◆ AIM OF THE EXERCISE ◆
Copy the text of all the records below word for word. Leave out the pictures.

◆ INFORMATION GIVEN ◆
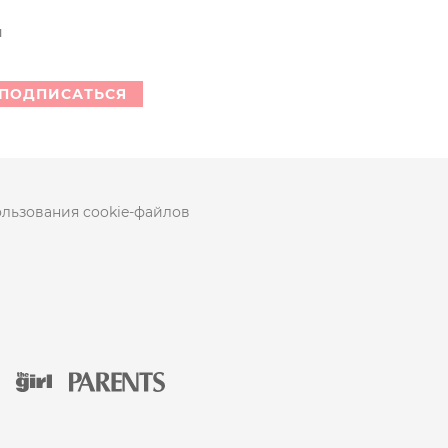
н
ПОДПИСАТЬСЯ
льзования cookie-файлов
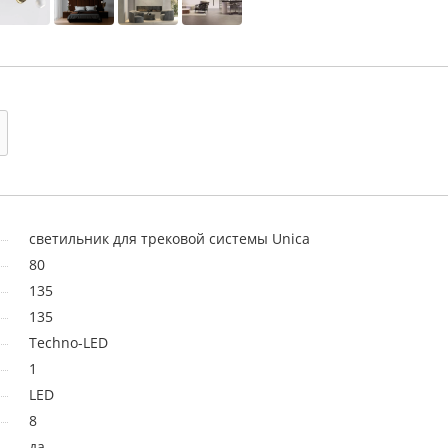
светильник для трековой системы Unica
80
135
135
Techno-LED
1
LED
8
да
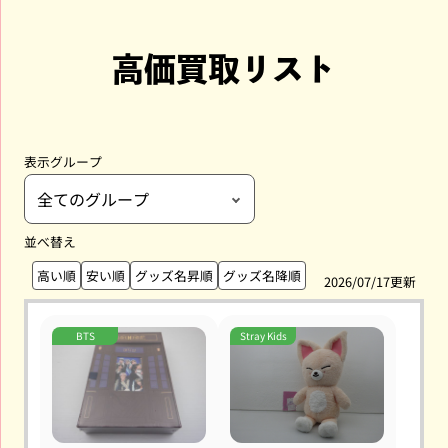
高価買取リスト
表示グループ
並べ替え
高い順
安い順
グッズ名昇順
グッズ名降順
2026/07/17更新
BTS
Stray Kids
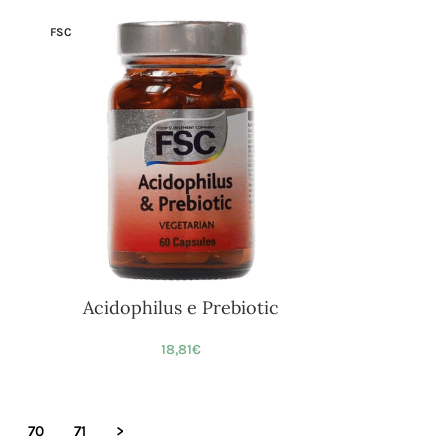
FSC
Acidophilus e Prebiotic
18,81
€
70
71
>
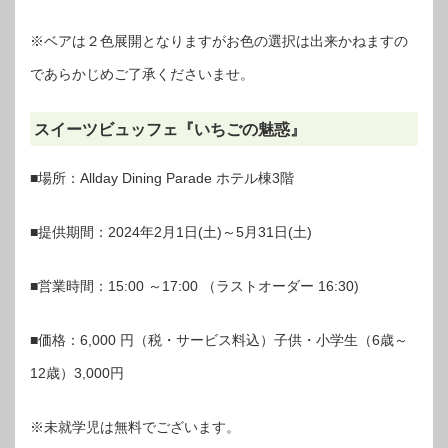
※ベアは２色展開となりますがお色の選択は出来かねますの
であらかじめご了承くださいませ。
スイーツビュッフェ『いちごの魅惑』
■場所：Allday Dining Parade ホテル棟3階
■提供期間：2024年2月1日(土)～5月31日(土)
■営業時間：15:00 ～17:00 （ラストオーダー 16:30)
■価格：6,000 円（税・サービス料込）子供・小学生（6歳～
12歳）3,000円
※未就学児は無料でございます。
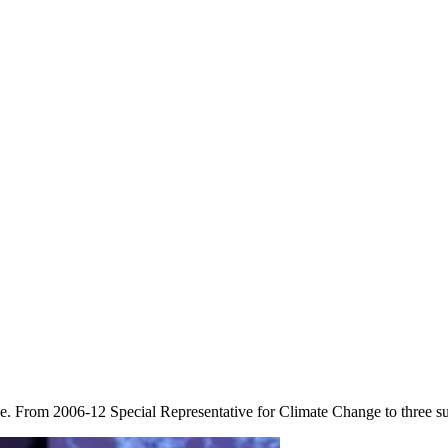
ge. From 2006-12 Special Representative for Climate Change to three s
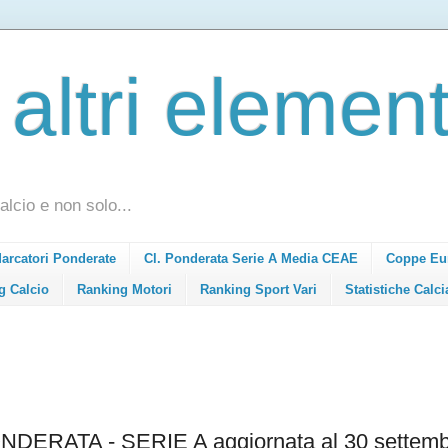
 altri element
alcio e non solo...
Marcatori Ponderate
Cl. Ponderata Serie A Media CEAE
Coppe Eu
g Calcio
Ranking Motori
Ranking Sport Vari
Statistiche Calci
RATA - SERIE A aggiornata al 30 settemb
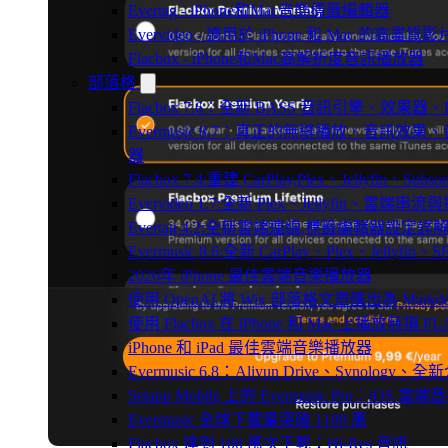
Evertag - iPhone和Mac音樂標籤編輯器
Evervideo - 適用於 iPhone 和 Mac 的高畫
Flacbox - iPhone和Mac高解析度音訊播放器
部落格
Flacbox 7.6：全新 BASS 音訊引擎、效果
Evermusic 8.7：真正的無縫播放、音訊
器
Flacbox 7.4:重建 CarPlay,Plex、Jellyfin、Su
Evervideo 1.7:全新 Plex、Jellyfin、雲端
Evertag 4.2:全新雲端連線,標籤編輯器設定詳
Evermusic 8.6:全新 CarPlay、Plex、Jelly
2026年 iPhone 最佳雲端音樂播放器
使用 OpenAI 將 Wix 部落格文章匯出為 Markd
使用 Flacbox 在 iPhone 和 Mac 上播放無損 FL
iPhone 和 iPad 最佳雲端音樂播放器
Evermusic 6.8：Aliyun Drive、Synology
Setapp Mobile 上的 Evermusic Pro：iOS 雲端
Evermusic 全球下載量突破 1100 萬
Flacbox 達到 100 萬次下載：Hi-Res 音訊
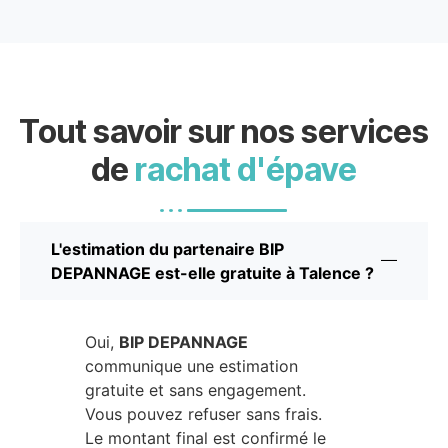
Tout savoir sur nos services
de
rachat d'épave
L'estimation du partenaire BIP
DEPANNAGE est-elle gratuite à Talence ?
Oui,
BIP DEPANNAGE
communique une estimation
gratuite et sans engagement.
Vous pouvez refuser sans frais.
Le montant final est confirmé le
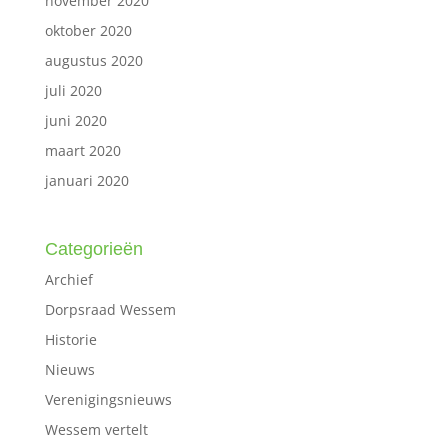
november 2020
oktober 2020
augustus 2020
juli 2020
juni 2020
maart 2020
januari 2020
Categorieën
Archief
Dorpsraad Wessem
Historie
Nieuws
Verenigingsnieuws
Wessem vertelt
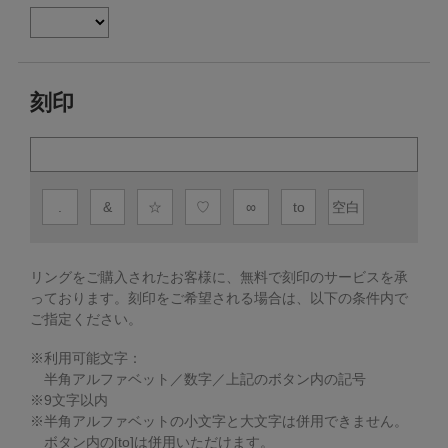
刻印
.
&
☆
♡
∞
to
空白
リングをご購入されたお客様に、無料で刻印のサービスを承
っております。
刻印をご希望される場合は、以下の条件内で
ご指定ください。
※利用可能文字：
半角アルファベット／数字／上記のボタン内の記号
※
9
文字以内
※半角アルファベットの小文字と大文字は併用できません。
ボタン内の[to]は併用いただけます。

◆ REPLY ◆
н
ПОДПИСАТЬСЯ
льзования cookie-файлов
светильник для трековой системы Unica
80
135
135
Techno-LED
1
LED
8
да
高価買取リスト
表示グループ
並べ替え
高い順
安い順
グッズ名昇順
グッズ名降順
2026/07/17更新
BTS
Stray Kids
FSC
Acidophilus e Prebiotic
18,81
€
70
71
>
※ベアは２色展開となりますがお色の選択は出来かねますの
であらかじめご了承くださいませ。
スイーツビュッフェ『いちごの魅惑』
■場所：Allday Dining Parade ホテル棟3階
■提供期間：2024年2月1日(土)～5月31日(土)
■営業時間：15:00 ～17:00 （ラストオーダー 16:30)
■価格：6,000 円（税・サービス料込）子供・小学生（6歳～
12歳）3,000円
※未就学児は無料でございます。
ge. From 2006-12 Special Representative for Climate Change to three s
 altri element
alcio e non solo...
Marcatori Ponderate
Cl. Ponderata Serie A Media CEAE
Coppe Eu
g Calcio
Ranking Motori
Ranking Sport Vari
Statistiche Calci
RATA - SERIE A aggiornata al 30 settemb
Evertag - iPhone和Mac音樂標籤編輯器
Evervideo - 適用於 iPhone 和 Mac 的高畫
Flacbox - iPhone和Mac高解析度音訊播放器
部落格
Flacbox 7.6：全新 BASS 音訊引擎、效果
Evermusic 8.7：真正的無縫播放、音訊
器
Flacbox 7.4:重建 CarPlay,Plex、Jellyfin、Su
Evervideo 1.7:全新 Plex、Jellyfin、雲端
Evertag 4.2:全新雲端連線,標籤編輯器設定詳
Evermusic 8.6:全新 CarPlay、Plex、Jelly
2026年 iPhone 最佳雲端音樂播放器
使用 OpenAI 將 Wix 部落格文章匯出為 Markd
使用 Flacbox 在 iPhone 和 Mac 上播放無損 FL
iPhone 和 iPad 最佳雲端音樂播放器
Evermusic 6.8：Aliyun Drive、Synology
Setapp Mobile 上的 Evermusic Pro：iOS 雲端
Evermusic 全球下載量突破 1100 萬
Flacbox 達到 100 萬次下載：Hi-Res 音訊
Tout savoir sur nos services
de
rachat d'épave
L'estimation du partenaire BIP
DEPANNAGE est-elle gratuite à Talence ?
Oui,
BIP DEPANNAGE
communique une estimation
gratuite et sans engagement.
Vous pouvez refuser sans frais.
Le montant final est confirmé le
november 2020
oktober 2020
augustus 2020
juli 2020
juni 2020
maart 2020
januari 2020
Categorieën
Archief
Dorpsraad Wessem
Historie
Nieuws
Verenigingsnieuws
Wessem vertelt
刻印
.
&
☆
♡
∞
to
空白
リングをご購入されたお客様に、無料で刻印のサービスを承
っております。
刻印をご希望される場合は、以下の条件内で
ご指定ください。
※利用可能文字：
半角アルファベット／数字／上記のボタン内の記号
※
9
文字以内
※半角アルファベットの小文字と大文字は併用できません。
ボタン内の[to]は併用いただけます。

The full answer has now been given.